“As autoridades francesas estão novamente a tentar apresentar um conjunto de medidas erradas sobre imigração”, considerou a investigadora sénior para a Europa da Human Rights Watch, Eva Cossé, citada em comunicado.
“Dividir as famílias e diminuir os direitos dos requerentes de asilo não é a resposta às preocupações de segurança do país”, sublinhou.
O projeto de lei será debatido no Senado (a câmara alta do parlamento francês), sendo depois enviado para a Assembleia Nacional (câmara baixa) em dezembro.
O Governo apresentou a medida em fevereiro, mas, em março, adiou o debate devido à falta de apoio no parlamento.
Se for aprovado, o projeto permitirá às autoridades emitir uma ordem para o migrante deixar o território francês, mesmo que a pessoa se enquadre numa categoria protegida pela lei existente.
As proteções existentes abrangem situações pessoais e familiares, como pessoas que chegaram a França antes dos 13 anos, têm residência de longa duração em França ou são cônjuges ou pais de um cidadão francês.
A lei permitirá que as autoridades desconsiderem essas proteções se o comportamento do estrangeiro for considerado “uma ameaça grave à ordem pública”, apesar de o projeto de lei não explicar o que é entendido como “ameaça grave” e “ordem pública”, sublinha a Human Rights Watch (HRW).
O Defensor dos Direitos Francês (que tem funções semelhantes à Procuradoria-Geral da República em Portugal) criticou fortemente todo o projeto de lei, referindo que as alterações planeadas vão “deteriorar a proteção dos direitos fundamentais dos estrangeiros”.
Também a Unicef (Fundo das Nações Unidas para a Infância) criticou as disposições, afirmando que o enfraquecimento das proteções relativas à expulsão de cidadãos estrangeiros – em particular pais de crianças francesas – poderá entrar em conflito com a Convenção das Nações Unidas sobre os Direitos da Criança, da qual a França faz parte, e que protege a vida familiar e o princípio da não-separação.
Mas o ministro do Interior francês sinalizou que o Governo pretende acrescentar ainda outra disposição ao projeto de lei para facilitar a deportação de cidadãos estrangeiros com suspeitas de ligações a “ideologia radical”, citando o alegado assassino de um professor numa escola de França em outubro, que foi indiciado por assassinato terrorista.
O projeto de lei também reintroduz uma disposição controversa contra o “separatismo”, que tinha sido censurada pelo Conselho Constitucional, a mais alta autoridade constitucional de França, com base na imprecisão.

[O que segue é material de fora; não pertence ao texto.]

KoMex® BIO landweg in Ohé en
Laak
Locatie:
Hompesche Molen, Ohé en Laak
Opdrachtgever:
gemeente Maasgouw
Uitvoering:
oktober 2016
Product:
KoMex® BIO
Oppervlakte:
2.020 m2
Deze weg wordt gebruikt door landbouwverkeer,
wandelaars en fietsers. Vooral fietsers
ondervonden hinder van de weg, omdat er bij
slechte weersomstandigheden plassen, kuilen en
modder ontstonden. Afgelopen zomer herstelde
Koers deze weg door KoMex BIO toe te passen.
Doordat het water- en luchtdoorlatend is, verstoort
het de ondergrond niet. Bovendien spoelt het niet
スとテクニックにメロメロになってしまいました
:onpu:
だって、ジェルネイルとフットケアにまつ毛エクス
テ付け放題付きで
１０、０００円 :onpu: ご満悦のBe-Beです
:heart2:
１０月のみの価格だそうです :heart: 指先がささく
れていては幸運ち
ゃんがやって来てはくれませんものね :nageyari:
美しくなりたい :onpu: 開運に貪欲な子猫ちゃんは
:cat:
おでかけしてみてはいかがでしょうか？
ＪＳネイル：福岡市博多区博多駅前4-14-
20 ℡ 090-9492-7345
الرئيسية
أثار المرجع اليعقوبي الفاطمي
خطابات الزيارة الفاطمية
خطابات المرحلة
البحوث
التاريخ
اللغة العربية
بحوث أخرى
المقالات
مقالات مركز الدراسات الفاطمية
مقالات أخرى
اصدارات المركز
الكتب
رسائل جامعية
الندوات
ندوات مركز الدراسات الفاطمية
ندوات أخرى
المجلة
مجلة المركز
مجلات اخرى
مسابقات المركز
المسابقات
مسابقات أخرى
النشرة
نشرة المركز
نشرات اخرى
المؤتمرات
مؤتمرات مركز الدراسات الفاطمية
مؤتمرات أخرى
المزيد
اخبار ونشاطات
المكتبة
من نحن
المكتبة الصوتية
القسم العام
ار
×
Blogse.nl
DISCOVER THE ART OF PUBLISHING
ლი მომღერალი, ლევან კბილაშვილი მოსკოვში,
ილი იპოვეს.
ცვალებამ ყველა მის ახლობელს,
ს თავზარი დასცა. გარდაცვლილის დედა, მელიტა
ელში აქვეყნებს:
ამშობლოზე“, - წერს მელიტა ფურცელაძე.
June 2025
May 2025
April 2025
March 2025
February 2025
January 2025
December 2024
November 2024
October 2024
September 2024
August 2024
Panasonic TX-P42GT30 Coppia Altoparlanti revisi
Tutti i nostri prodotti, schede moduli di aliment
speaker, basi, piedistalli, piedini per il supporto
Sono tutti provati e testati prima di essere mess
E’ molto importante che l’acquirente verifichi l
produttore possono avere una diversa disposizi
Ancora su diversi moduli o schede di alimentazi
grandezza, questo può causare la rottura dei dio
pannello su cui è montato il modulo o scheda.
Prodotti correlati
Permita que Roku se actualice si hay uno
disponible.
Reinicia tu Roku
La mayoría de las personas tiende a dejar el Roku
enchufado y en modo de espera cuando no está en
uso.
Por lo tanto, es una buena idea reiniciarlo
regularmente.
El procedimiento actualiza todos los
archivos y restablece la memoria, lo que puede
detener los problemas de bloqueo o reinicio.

A disposição, que foi alterada na sequência dessa censura, pode agora ser reinstaurada, permitindo às autoridades retirar ou recusar a renovação de autorizações de residência a pessoas que não cumpram “os princípios da República”, uma medida que “parece ter como alvo os muçulmanos que sejam suspeitos de ‘separatismo’”, refere a HRW.
Por outro lado, adianta ainda a organização de defesa dos direitos humanos, se for aprovada, a lei irá enfraquecer as salvaguardas processuais para migrantes e requerentes de asilo, nomeadamente diminuindo o número de juízes especialistas que apreciam os recursos de asilo, passando de três para um e reduzindo os prazos.
Embora a proposta proíba a detenção de crianças migrantes menores de 16 anos em centros de detenção, a HRW alerta que continua a permitir a detenção de milhares de menores de idade e permite de crianças em territórios ultramarinos franceses.
“Os deputados franceses têm de refletir sobre as reformas de imigração que a França realmente necessita, incluindo o fim da detenção de todas as crianças, proteções eficazes contra expulsões injustas e um tratamento humano para as pessoas”, defendeu Eva Cossé.